Ich sehe aber ein, dass es vielleicht nicht so gescheit war, diese oben getätigten Aussagen zu machen, da sie die Fragestellung möglicherweise nicht im Kern betreffen. Auch ein Symptom des Informationsüberschußes, der mir als Mensch durch verbalsprache ermöglicht wird.
Kleine Anmerkung: Es ist nicht richtig, dass Hochkulturen und Schriftlichkeit Voraussetzung für Sprache seien. Es ist doch gerade andersherum: Sprache war notwendig für Hochkultur und diese selbst zumindest sehr fördernd für die Schrift. Meine Aussage ging auch davon aus, dass die Sprache durch Hochkultur sich in seiner Bandbreite und Inhalte an Möglichkeiten des Ausdrückens hinzugewonnen hat – wobei man sich hier nicht sicher sein kann, was zuerst vorhanden. Hier bedingte sich beides offenbar.
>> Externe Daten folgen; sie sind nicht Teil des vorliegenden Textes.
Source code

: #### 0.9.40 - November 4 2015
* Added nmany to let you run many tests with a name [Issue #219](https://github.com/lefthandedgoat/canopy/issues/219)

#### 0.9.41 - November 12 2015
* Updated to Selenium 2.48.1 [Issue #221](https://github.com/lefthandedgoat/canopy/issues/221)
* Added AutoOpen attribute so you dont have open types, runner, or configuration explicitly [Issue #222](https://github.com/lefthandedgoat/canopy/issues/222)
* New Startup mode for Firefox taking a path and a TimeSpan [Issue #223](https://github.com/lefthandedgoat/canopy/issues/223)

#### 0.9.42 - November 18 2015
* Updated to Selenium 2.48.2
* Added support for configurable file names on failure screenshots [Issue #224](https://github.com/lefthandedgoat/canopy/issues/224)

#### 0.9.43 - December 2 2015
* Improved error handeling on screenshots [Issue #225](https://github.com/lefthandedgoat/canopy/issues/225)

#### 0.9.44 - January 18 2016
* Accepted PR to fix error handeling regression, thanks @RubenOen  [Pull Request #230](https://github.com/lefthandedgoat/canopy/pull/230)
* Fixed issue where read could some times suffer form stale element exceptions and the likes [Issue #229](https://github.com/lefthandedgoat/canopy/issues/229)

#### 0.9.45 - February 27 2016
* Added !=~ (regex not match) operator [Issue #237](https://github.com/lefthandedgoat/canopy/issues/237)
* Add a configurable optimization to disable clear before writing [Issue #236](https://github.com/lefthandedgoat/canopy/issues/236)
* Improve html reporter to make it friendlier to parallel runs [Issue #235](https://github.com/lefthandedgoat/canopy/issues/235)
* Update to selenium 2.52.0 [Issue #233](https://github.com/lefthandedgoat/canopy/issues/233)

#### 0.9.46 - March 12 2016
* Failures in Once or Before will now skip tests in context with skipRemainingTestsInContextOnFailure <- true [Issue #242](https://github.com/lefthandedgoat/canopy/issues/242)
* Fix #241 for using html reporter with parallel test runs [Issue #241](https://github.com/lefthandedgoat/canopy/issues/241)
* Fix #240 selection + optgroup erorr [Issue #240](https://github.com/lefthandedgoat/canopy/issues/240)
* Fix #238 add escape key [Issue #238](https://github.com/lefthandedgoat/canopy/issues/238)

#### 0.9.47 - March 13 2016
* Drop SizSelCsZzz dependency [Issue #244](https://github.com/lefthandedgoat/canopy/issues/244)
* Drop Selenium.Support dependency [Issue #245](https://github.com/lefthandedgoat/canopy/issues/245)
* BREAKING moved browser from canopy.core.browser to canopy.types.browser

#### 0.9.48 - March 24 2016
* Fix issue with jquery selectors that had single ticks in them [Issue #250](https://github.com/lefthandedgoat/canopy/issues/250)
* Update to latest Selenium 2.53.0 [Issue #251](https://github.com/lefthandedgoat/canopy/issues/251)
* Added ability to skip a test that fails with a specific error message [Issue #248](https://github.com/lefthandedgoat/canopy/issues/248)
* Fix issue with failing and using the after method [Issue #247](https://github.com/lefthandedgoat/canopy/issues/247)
Und das ich selbst in den Spiegel schauen soll, geschieht mir nur recht. Mit der Ideologie scheine ich zuweit gegangen zu sein. Jedoch ist es manchesmal durchaus so, das wir uns auf unsere Sprache etwas einbildeten, was nicht unbedingt diese Einbildung rechtfertigte. Und sie haben auch darin recht, dass der sachliche Informationsgehalt durchaus nicht immer reichhaltig sei, wie ich mit dem Informationsüberfluß anmerken wollte. Aber da wiedersprechen wir uns nicht, da unnützes Gerede eben auch Information ist. Zur reinen sachlichen Information reichte überwiegend der halbe Aufwand an Gerede – vorrausgesetzt, man befinde sich innerhalb der selben Wahrnehmung, wovon offenbar nicht einfach auszugehen ist. Und hier schliesst sich der Kreis zur Ideologie, die ja bekanntlich auch von Wahrnehmung determiniert ist – bzw. durch Diferenzen darin erst als solche erscheinen kann.